# Exercise instructions
Please report every line in the material below where the word "images" is found.
*** Opening Material for this exercise ***
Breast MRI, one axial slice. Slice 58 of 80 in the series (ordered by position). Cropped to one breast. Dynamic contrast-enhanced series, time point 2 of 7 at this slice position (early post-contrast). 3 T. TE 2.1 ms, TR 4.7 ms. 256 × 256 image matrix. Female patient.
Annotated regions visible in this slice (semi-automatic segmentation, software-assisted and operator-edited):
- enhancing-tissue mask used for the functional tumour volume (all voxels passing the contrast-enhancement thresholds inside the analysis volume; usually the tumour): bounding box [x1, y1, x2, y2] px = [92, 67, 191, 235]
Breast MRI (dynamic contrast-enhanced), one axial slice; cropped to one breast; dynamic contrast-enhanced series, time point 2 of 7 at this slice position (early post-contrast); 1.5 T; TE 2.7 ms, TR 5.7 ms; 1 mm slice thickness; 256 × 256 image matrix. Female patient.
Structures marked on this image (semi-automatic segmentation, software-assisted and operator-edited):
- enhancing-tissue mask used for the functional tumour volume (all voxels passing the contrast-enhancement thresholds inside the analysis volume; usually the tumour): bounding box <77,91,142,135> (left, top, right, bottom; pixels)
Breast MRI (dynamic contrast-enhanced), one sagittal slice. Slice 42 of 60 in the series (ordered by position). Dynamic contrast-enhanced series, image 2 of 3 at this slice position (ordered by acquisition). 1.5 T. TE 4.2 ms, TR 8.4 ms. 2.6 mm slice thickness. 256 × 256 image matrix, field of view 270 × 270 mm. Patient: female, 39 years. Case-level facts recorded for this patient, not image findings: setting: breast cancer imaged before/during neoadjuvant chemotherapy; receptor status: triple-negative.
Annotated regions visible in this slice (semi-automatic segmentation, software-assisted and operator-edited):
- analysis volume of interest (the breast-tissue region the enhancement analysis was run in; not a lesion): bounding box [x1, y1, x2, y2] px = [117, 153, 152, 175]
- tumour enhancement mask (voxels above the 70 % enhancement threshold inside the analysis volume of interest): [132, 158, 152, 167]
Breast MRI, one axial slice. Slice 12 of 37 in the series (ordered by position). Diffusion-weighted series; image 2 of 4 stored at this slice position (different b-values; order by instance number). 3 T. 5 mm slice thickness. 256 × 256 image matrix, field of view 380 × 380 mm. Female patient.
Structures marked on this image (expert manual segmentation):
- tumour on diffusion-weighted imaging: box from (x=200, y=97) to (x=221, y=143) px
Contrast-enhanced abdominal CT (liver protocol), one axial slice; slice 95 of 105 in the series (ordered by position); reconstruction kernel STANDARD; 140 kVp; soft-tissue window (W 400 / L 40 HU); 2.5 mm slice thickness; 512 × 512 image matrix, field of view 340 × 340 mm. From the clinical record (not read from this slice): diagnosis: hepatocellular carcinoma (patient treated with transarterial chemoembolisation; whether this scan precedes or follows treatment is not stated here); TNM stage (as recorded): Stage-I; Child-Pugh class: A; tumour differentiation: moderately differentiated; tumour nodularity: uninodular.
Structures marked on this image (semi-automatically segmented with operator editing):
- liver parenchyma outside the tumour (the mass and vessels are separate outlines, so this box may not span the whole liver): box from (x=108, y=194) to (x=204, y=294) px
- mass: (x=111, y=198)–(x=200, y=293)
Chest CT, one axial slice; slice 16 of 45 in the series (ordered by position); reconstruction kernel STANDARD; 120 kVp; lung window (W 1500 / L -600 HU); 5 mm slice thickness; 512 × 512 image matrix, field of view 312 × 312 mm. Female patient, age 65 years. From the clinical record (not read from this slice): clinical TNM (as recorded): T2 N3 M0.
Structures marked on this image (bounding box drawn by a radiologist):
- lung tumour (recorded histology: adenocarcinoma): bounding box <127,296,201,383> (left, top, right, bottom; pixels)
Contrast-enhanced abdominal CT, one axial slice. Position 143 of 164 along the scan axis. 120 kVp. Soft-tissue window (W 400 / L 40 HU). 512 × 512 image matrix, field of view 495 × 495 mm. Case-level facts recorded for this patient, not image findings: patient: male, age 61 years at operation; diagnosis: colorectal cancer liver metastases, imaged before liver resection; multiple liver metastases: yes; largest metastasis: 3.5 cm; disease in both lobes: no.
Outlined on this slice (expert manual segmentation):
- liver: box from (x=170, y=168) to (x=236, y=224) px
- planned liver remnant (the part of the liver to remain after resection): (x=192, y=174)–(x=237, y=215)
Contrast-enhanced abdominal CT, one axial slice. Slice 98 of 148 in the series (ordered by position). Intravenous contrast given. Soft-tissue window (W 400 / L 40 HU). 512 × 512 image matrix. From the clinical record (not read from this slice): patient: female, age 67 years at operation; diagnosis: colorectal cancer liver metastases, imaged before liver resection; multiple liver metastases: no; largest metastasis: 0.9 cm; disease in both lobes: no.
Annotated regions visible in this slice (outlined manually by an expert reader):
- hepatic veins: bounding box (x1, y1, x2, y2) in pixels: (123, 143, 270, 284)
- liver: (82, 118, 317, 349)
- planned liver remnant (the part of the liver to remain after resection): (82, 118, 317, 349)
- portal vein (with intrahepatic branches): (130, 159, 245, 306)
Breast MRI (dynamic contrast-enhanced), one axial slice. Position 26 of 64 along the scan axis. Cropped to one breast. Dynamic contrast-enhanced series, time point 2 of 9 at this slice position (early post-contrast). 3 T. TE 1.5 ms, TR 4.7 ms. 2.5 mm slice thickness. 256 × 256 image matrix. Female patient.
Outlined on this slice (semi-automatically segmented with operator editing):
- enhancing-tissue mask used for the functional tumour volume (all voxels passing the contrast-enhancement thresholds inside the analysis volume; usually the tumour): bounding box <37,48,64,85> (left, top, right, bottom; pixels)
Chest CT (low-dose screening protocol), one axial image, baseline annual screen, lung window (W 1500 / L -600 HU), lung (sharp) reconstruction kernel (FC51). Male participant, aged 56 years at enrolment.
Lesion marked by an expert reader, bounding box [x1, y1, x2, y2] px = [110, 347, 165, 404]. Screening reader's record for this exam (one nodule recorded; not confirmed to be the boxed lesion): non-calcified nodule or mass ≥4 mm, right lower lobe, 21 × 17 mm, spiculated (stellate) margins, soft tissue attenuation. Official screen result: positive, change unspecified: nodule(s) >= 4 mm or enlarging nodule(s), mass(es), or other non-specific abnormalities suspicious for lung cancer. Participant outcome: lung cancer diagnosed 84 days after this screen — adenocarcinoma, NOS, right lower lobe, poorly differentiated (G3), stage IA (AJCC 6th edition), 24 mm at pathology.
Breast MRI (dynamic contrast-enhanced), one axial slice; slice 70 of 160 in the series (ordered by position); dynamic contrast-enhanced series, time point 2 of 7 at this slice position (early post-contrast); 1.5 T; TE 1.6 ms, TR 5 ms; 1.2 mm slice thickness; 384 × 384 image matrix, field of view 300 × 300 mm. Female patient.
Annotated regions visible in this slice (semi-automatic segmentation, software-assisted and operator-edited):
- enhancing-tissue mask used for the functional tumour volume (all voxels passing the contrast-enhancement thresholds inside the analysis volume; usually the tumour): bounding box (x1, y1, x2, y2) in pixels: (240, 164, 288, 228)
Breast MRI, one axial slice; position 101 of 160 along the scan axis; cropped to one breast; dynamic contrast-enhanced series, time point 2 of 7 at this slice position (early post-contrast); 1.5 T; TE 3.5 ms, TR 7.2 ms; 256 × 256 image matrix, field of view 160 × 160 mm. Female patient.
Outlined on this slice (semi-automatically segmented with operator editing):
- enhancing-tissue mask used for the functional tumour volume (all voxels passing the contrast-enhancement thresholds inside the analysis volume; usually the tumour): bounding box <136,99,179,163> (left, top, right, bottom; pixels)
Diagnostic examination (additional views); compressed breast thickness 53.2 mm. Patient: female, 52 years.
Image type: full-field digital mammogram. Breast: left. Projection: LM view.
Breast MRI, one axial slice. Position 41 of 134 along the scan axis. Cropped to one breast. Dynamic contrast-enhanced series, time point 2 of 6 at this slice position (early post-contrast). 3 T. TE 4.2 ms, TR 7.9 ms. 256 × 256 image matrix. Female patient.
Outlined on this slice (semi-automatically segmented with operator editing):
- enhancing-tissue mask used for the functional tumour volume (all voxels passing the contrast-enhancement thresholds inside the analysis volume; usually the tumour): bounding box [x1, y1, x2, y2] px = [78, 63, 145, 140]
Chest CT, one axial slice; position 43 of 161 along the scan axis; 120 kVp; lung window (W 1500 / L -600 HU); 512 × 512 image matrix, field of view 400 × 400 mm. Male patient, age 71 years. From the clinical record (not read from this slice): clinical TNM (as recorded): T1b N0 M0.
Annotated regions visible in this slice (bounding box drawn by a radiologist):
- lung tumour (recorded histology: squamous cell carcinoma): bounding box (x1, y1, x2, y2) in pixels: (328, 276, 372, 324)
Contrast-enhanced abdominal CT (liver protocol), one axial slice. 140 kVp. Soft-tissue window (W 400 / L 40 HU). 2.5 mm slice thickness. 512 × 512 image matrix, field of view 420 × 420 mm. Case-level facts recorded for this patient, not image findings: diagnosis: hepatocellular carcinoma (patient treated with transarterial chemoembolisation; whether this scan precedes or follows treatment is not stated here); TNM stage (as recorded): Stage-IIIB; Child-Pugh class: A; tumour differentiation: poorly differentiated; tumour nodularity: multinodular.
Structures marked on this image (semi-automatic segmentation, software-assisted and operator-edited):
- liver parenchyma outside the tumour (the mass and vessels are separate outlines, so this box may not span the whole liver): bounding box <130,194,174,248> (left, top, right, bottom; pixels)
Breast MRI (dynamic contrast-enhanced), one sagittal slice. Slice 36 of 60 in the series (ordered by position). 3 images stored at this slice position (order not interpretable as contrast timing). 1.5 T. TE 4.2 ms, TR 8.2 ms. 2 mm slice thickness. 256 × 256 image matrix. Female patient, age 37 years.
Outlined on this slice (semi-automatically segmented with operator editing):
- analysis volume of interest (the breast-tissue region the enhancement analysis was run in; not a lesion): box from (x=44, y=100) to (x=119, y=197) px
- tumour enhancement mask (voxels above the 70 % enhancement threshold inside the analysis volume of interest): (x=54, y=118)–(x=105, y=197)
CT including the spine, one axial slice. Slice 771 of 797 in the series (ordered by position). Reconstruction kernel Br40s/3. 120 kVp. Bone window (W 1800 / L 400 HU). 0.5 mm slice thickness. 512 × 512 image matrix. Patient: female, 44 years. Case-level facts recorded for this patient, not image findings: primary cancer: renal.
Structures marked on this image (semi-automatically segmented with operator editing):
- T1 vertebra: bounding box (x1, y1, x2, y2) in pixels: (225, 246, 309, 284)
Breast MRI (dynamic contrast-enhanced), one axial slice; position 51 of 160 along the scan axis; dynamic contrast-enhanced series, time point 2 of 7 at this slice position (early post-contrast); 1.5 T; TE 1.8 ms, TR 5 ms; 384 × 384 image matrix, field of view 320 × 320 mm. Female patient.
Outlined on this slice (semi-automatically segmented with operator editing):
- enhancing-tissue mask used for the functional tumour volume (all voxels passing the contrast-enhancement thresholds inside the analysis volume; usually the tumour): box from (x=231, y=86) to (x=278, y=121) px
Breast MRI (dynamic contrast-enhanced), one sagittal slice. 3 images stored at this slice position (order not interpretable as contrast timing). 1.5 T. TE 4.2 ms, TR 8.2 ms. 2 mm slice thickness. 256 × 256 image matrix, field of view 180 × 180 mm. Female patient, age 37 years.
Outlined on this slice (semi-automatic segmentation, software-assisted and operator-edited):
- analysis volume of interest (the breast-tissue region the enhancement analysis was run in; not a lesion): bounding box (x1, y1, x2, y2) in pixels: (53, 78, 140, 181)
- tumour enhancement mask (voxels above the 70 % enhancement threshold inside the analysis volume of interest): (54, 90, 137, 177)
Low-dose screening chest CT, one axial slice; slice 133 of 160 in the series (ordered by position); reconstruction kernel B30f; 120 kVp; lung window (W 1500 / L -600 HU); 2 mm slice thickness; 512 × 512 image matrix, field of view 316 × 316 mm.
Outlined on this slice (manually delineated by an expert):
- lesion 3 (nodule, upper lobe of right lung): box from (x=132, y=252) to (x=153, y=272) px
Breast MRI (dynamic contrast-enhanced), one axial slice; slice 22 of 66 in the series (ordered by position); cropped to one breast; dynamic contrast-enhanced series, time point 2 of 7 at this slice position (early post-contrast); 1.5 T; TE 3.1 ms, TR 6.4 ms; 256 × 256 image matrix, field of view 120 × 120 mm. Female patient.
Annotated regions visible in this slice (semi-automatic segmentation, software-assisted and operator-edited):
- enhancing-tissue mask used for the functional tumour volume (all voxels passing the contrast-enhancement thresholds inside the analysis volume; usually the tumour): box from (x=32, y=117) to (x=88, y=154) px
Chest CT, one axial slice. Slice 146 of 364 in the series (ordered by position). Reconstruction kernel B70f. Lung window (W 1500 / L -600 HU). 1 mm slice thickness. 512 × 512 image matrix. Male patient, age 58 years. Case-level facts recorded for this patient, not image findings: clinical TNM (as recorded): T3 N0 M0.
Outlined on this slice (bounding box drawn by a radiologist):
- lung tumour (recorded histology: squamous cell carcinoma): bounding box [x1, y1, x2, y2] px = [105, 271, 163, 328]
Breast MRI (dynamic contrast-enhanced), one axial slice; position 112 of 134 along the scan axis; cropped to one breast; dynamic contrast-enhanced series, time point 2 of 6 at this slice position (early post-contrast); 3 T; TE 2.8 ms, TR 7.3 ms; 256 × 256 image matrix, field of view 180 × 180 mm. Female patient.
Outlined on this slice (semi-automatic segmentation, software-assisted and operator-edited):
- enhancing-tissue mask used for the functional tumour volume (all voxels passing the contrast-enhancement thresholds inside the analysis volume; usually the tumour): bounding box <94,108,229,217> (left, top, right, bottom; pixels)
*** Closing Material for this exercise ***
# Exercise response
Breast MRI (dynamic contrast-enhanced), one sagittal slice. Slice 36 of 60 in the series (ordered by position). 3 images stored at this slice position (order not interpretable as contrast timing). 1.5 T. TE 4.2 ms, TR 8.2 ms. 2 mm slice thickness. 256 × 256 image matrix. Female patient, age 37 years.
Breast MRI (dynamic contrast-enhanced), one sagittal slice. 3 images stored at this slice position (order not interpretable as contrast timing). 1.5 T. TE 4.2 ms, TR 8.2 ms. 2 mm slice thickness. 256 × 256 image matrix, field of view 180 × 180 mm. Female patient, age 37 years.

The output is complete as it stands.